Writing for the Institutional Investor, analyst Jeffrey Kutler reports that U.S. merchants – in an effort to limit loss liability – face an October 2015 deadline to install PoS (Point of Service) devices compatible with the E.M.V. standard.
“[This] enables them to read cards equipped with computer chips, which are far less vulnerable to fraud and forgery than the old magnetic stripes, and which card issuers are currently distributing,” Kutler explains.
“The [new] terminals are an aggregate $7 billion expense, but if it solves an $18 billion problem, the cost-benefit is clear.”
As Kutler points out, the Retail Industry Leaders Association (RILA) believes chip cards are only a partial measure, since cardholders are still required to sign their names to complete a transaction.
As such, RILA advocates personal identification numbers as a viable and secure alternative. Indeed, according to RILA president Sandy Kennedy, PIN transactions are 700 percent safer than sales executed with non-PIN equipment.
“The technology is shown to be highly effective,” John Gunn, the Chicago-based head of communications for authentication systems company Vasco Data Security, told Kutler. ”It’s just a question of who pays for it.”
Paul Kocher, a veteran of the card security wars who is president and chief scientist of the Rambus Cryptography Research division in San Francisco, says he believes the disagreements over cost and effectiveness will eventually sort themselves out.
“We could see a repeat of what happened in Europe – a rapid move to chip-and-PIN,” Kocher opines.

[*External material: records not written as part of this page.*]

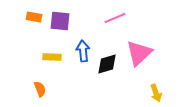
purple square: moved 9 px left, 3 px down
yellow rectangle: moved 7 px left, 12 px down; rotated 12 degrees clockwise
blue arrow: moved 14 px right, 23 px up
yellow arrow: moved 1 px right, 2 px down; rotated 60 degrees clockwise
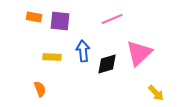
pink line: moved 3 px left, 1 px down
yellow arrow: rotated 24 degrees counterclockwise
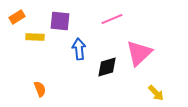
orange rectangle: moved 17 px left; rotated 42 degrees counterclockwise
blue arrow: moved 4 px left, 2 px up
yellow rectangle: moved 17 px left, 20 px up
black diamond: moved 3 px down
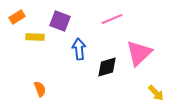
purple square: rotated 15 degrees clockwise
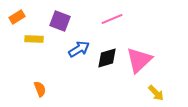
yellow rectangle: moved 1 px left, 2 px down
blue arrow: rotated 65 degrees clockwise
pink triangle: moved 7 px down
black diamond: moved 9 px up
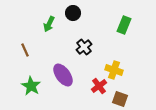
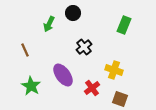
red cross: moved 7 px left, 2 px down
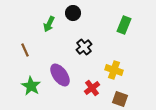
purple ellipse: moved 3 px left
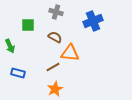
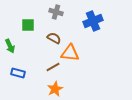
brown semicircle: moved 1 px left, 1 px down
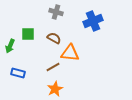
green square: moved 9 px down
green arrow: rotated 48 degrees clockwise
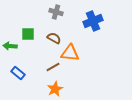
green arrow: rotated 72 degrees clockwise
blue rectangle: rotated 24 degrees clockwise
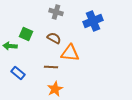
green square: moved 2 px left; rotated 24 degrees clockwise
brown line: moved 2 px left; rotated 32 degrees clockwise
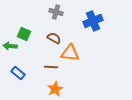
green square: moved 2 px left
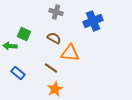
brown line: moved 1 px down; rotated 32 degrees clockwise
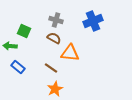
gray cross: moved 8 px down
green square: moved 3 px up
blue rectangle: moved 6 px up
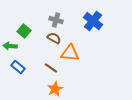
blue cross: rotated 30 degrees counterclockwise
green square: rotated 16 degrees clockwise
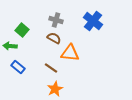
green square: moved 2 px left, 1 px up
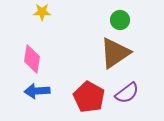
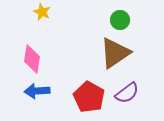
yellow star: rotated 24 degrees clockwise
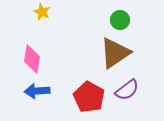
purple semicircle: moved 3 px up
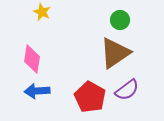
red pentagon: moved 1 px right
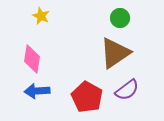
yellow star: moved 1 px left, 4 px down
green circle: moved 2 px up
red pentagon: moved 3 px left
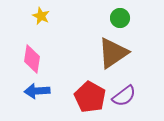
brown triangle: moved 2 px left
purple semicircle: moved 3 px left, 6 px down
red pentagon: moved 3 px right
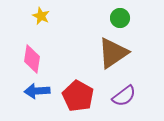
red pentagon: moved 12 px left, 1 px up
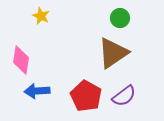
pink diamond: moved 11 px left, 1 px down
red pentagon: moved 8 px right
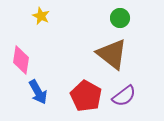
brown triangle: moved 1 px left, 1 px down; rotated 48 degrees counterclockwise
blue arrow: moved 1 px right, 1 px down; rotated 115 degrees counterclockwise
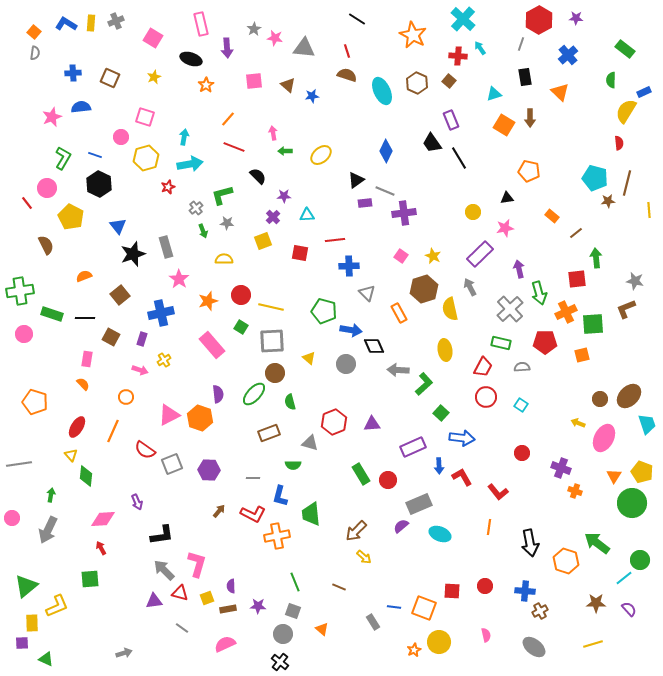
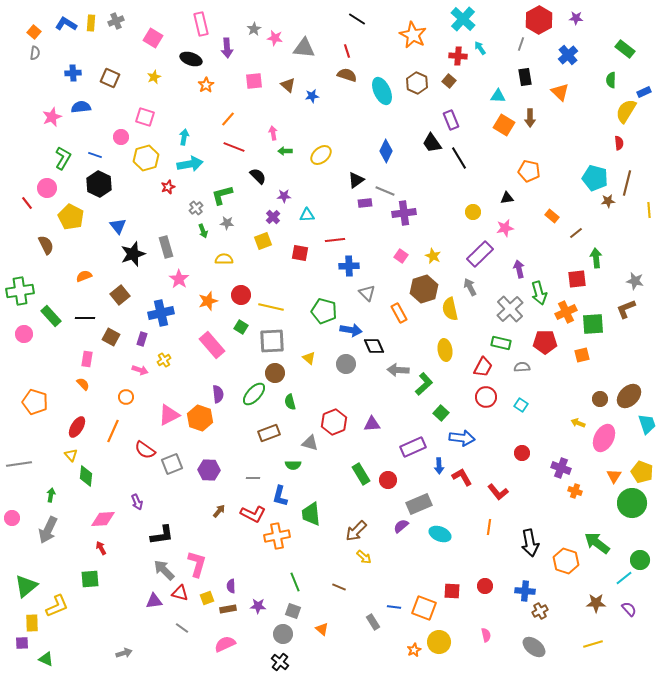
cyan triangle at (494, 94): moved 4 px right, 2 px down; rotated 21 degrees clockwise
green rectangle at (52, 314): moved 1 px left, 2 px down; rotated 30 degrees clockwise
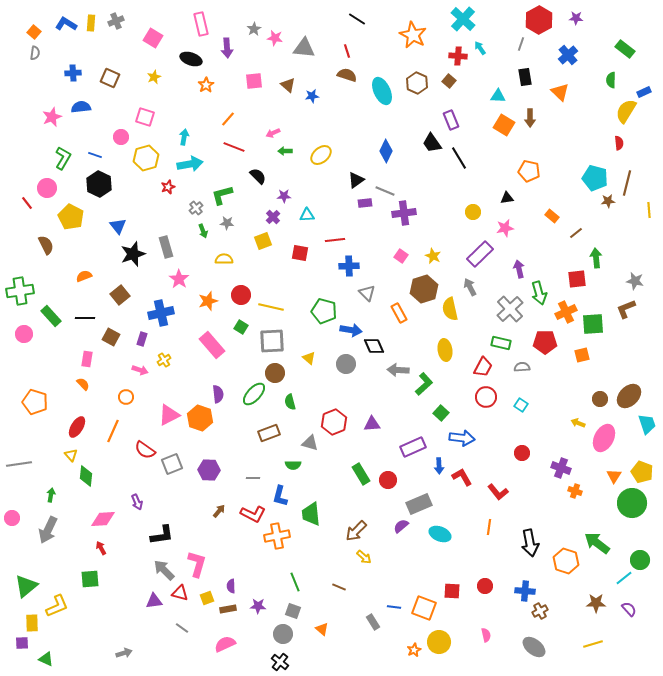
pink arrow at (273, 133): rotated 104 degrees counterclockwise
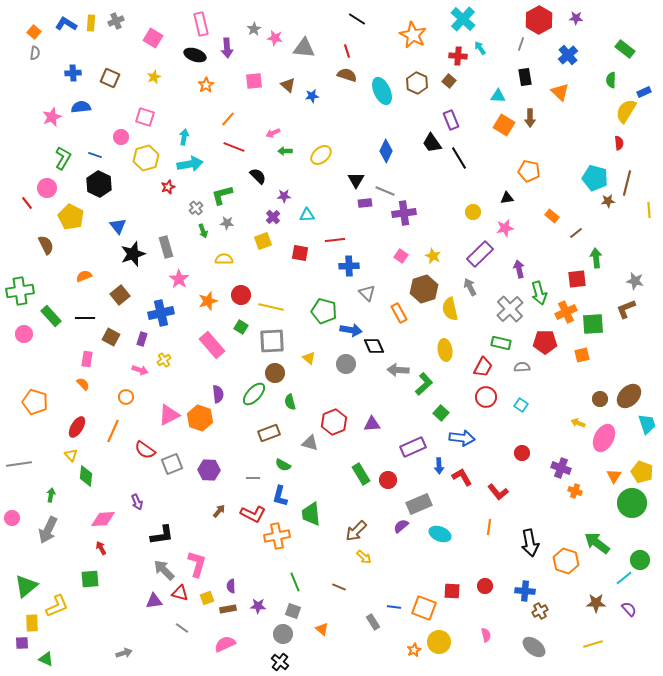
black ellipse at (191, 59): moved 4 px right, 4 px up
black triangle at (356, 180): rotated 24 degrees counterclockwise
green semicircle at (293, 465): moved 10 px left; rotated 28 degrees clockwise
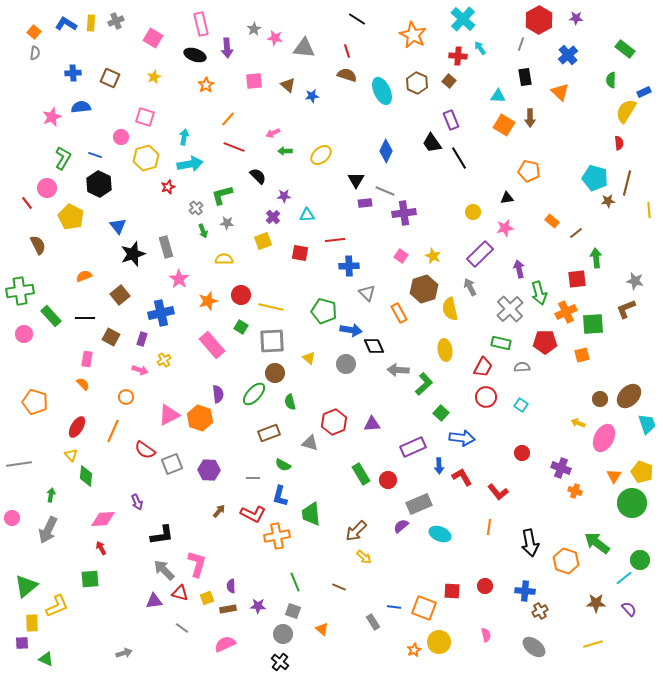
orange rectangle at (552, 216): moved 5 px down
brown semicircle at (46, 245): moved 8 px left
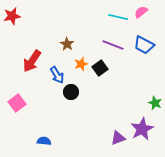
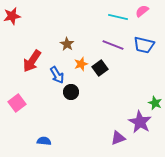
pink semicircle: moved 1 px right, 1 px up
blue trapezoid: rotated 15 degrees counterclockwise
purple star: moved 2 px left, 7 px up; rotated 15 degrees counterclockwise
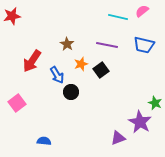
purple line: moved 6 px left; rotated 10 degrees counterclockwise
black square: moved 1 px right, 2 px down
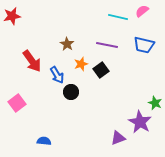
red arrow: rotated 70 degrees counterclockwise
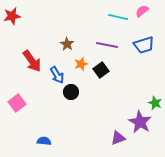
blue trapezoid: rotated 30 degrees counterclockwise
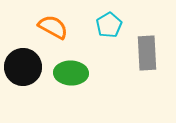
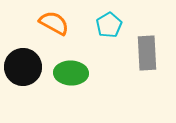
orange semicircle: moved 1 px right, 4 px up
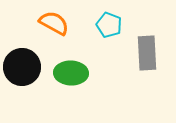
cyan pentagon: rotated 20 degrees counterclockwise
black circle: moved 1 px left
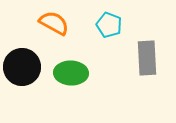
gray rectangle: moved 5 px down
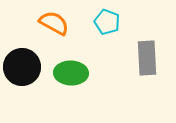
cyan pentagon: moved 2 px left, 3 px up
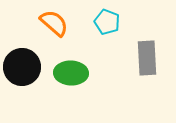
orange semicircle: rotated 12 degrees clockwise
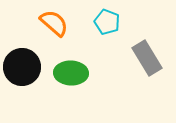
gray rectangle: rotated 28 degrees counterclockwise
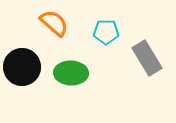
cyan pentagon: moved 1 px left, 10 px down; rotated 20 degrees counterclockwise
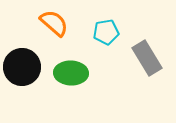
cyan pentagon: rotated 10 degrees counterclockwise
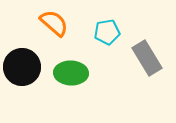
cyan pentagon: moved 1 px right
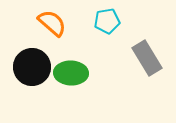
orange semicircle: moved 2 px left
cyan pentagon: moved 11 px up
black circle: moved 10 px right
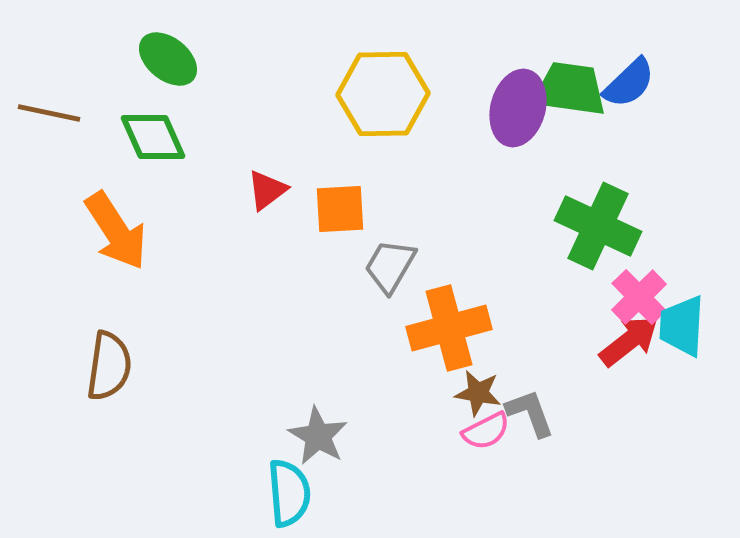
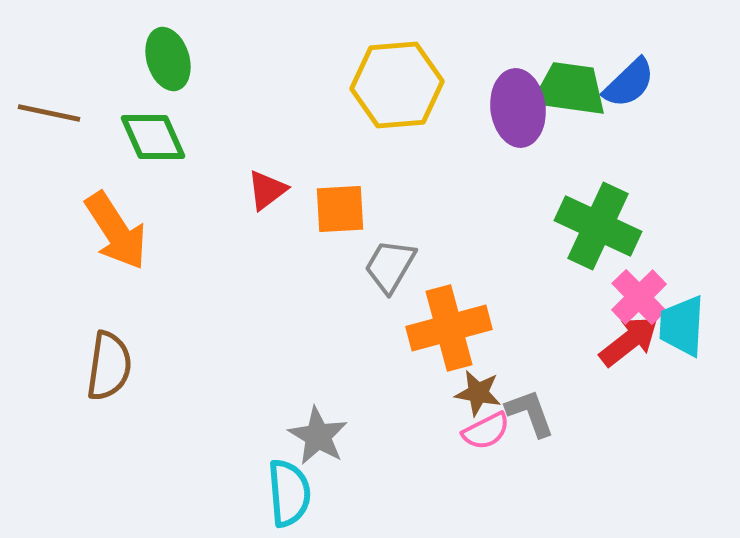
green ellipse: rotated 34 degrees clockwise
yellow hexagon: moved 14 px right, 9 px up; rotated 4 degrees counterclockwise
purple ellipse: rotated 22 degrees counterclockwise
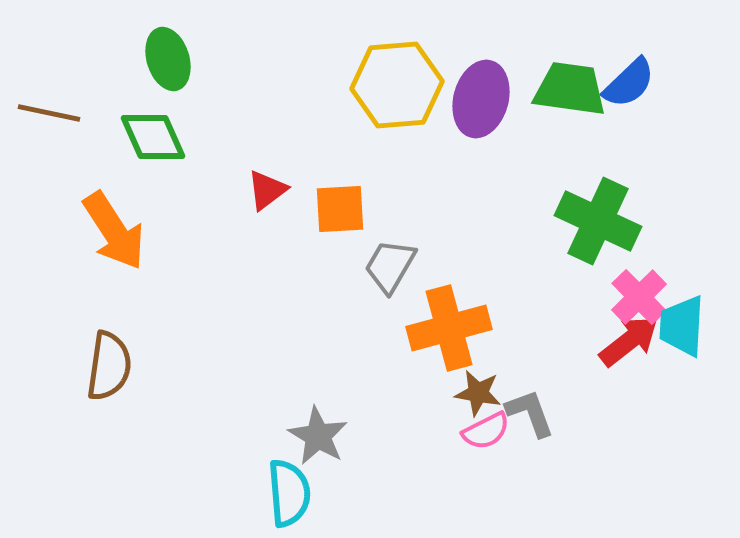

At least, he says, there is a consensus that “fraud is bad for everybody” and that “1960s magnetic stripe technology has to change.”
As Kocher recently noted in an article penned for The New York Times, “smart” credit cards quipped with E.M.V. security chips are widely used throughout Europe and the rest of the world. However, most American cards today are only equipped with a magnetic strip to verify authorized customer activity.
“With a magnetic stripe, payment terminals access all the information required to produce a clone of the card,” writes Kocher. “In contrast, the E.M.V. cards give merchants non-reusable authentication codes, drastically reducing the potential for fraudulent use of information that can be hacked from retailers.”
According to Kocher, the upgrade will deny cyber criminals one of their most lucrative strategies, although they certainly won’t be throwing in the digital towel anytime soon.
“Instead they’ll shift to other lucrative (though somewhat less attractive) ways to profit from stolen data and credentials, such as stealing from brokerage accounts, forging checks, filing bogus tax refunds and engaging in insider trading and medical billing schemes,” Kocher attests. “More systems will get attacked and then upgraded, technical advances will create new and greater opportunities for abuse, and the cycle will continue.”
Nevertheless, says Kocher, the market is steadily progressing towards safer technologies, with cryptographic algorithms providing the mathematical building blocks for security and privacy. Indeed, dedicated security hardware that once occupied racks of equipment can now be manufactured on the corner of a chip for just a few cents.
“The E.M.V. roll-out is a critical first step, but it will take a long time to shift our critical security tasks away from complex microprocessors and their software to simpler, well-isolated circuits and chips built for security,” he concludes.